● LISTA DE TAREAS
(A) Según el fragmento sobre la casa del barrio, ¿qué figura tiene la veleta de lo más alto de la torre?
(B) Traduce al inglés esta oración del fragmento sobre la casa del barrio: «La noche, la penumbra, la débil luz de la luna, las nubes, acentúan esta impresión.»
(C) Prosigue el fragmento sobre la casa del barrio a partir de su última oración.

─── FRAGMENTO DE LECTURA ───

En mi barrio hay una casa que no es como las demás. Claro, me dirán, ninguna casa es como las demás, salvo que uno viva en un barrio prefabricado. Pero ésta es diferente en ciertos aspectos en los que todas las demás son semejantes. Y el primer aspecto –y más visible- es su arquitectura. Ocupa el triángulo más agudo de un cruce de cinco esquinas, y la casa misma copia esa forma triangular, insertándose como una cuña en la mirada del que viene por la calle, por cualquiera de las que allí desembocan. Y lo primero que uno ve en ella –sobre todo si uno es un niño- es un castillo. Pero no un castillo radiante y majestuoso, como los de Disney, sino uno tétrico y embrujado. Como los del Disney más oscuro y tortuoso. Como una materialización
–inquietantemente próxima- de los imaginados castillos de los cuentos. La noche, la penumbra, la débil luz de la luna, las nubes, acentúan esta impresión. La gran torre redonda de techo cónico, el balcón, la pesada puerta de madera, la reja, el invisible jardín… Pero el detalle que remata esta arquitectura infame –el verdadero golpe maestro de quien quiera que haya construido esa casa, si es que alguien lo hizo- es la veleta que se yergue en lo más alto de la torre. Si uno la observa con un ángulo favorable, advertirá que no se trata de un amistoso gallo, ni de una inocente cruz cardinal… La forma recortada en ese maldito pedazo de hierro es… una bruja.

─── DATOS ───

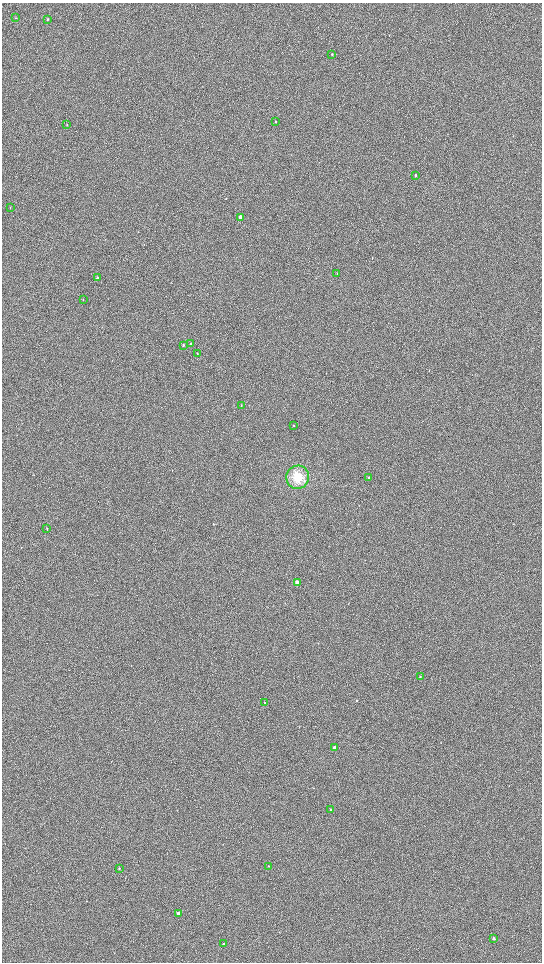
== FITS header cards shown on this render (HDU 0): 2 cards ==
NAXIS1  =                 1080 / length of data axis 1
NAXIS2  =                 1920 / length of data axis 2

───

● RESPUESTAS POR TAREA
(A) La veleta tiene la forma de una bruja.

(B) The night, the half-light, the faint light of the moon, the clouds heighten this impression.

(C)
Tal vez no sea necesario describir el espanto que me produjo esa casa desde que era muy chico, hasta tiempos recientes. Daba la casualidad –infortunada- que frente a esa casa vivía una vecina que ponía inyecciones y hacía algunos trabajos de costurería. Por uno u otro de los motivos, eran frecuentes nuestras visitas a su casa, y por lo general de noche. Esta mujer, por otra infortunada casualidad, o tal vez por el poder plástico de la imaginación, era verdaderamente una bruja. No por su carácter –hagamos justicia- pero su aspecto y su risa eran un reflejo de la conocida (y entonces presente en mi imaginario fantástico) bruja Cachavacha. En fin, todos estos detalles convertían esas visitas en una aventura de miedo, aunque disfrutada, en cierto modo morboso. Allí, desde la puerta, o –peor- desde el auto, solo, yo espiaba cómo la bruja de la veleta acechaba, montada en su escoba, recortada contra el cielo nebuloso o plateada por la luna, indicando las indefinidas maldades residentes en aquel castillo. La imagen de la vecina, o el sonido de su risa, venían a completar el cuadro macabro…
Algunos años después, la curiosidad –y una mayor libertad de movimientos- me llevaron a explorar de cerca esa incógnita mansión. Una tarde caminaba por allí, y al pasar junto a la casa, decidí echar una ojeada. Una ventana lateral abierta me invitó a ello. Era una pequeña ventana en forma de arco, con persianas de vitró. Como quien no quiere la cosa, me acerqué. Y miré. Juro que vi armaduras. Y juro que en ese mismo instante oí un acorde terrorífico de órgano. Aterrorizado, salí corriendo. El impacto fue tal, que hoy, muchos años después, no estoy seguro de si fue real, o si lo imaginé, o incluso si lo soñé…
El tiempo, “y un trato más frecuente con las ciencias”, me indujeron a creer que en esa casa tiene que vivir una familia real, aunque nunca haya visto a sus miembros. Es posible. El pasar por allí ya no me asusta. Pero una cierta incomodidad me hace apurar el paso, y –sobre todo- desviar la mirada. Porque, después de todo… ¿qué clase de gente puede tener una bruja en lo alto de su casa???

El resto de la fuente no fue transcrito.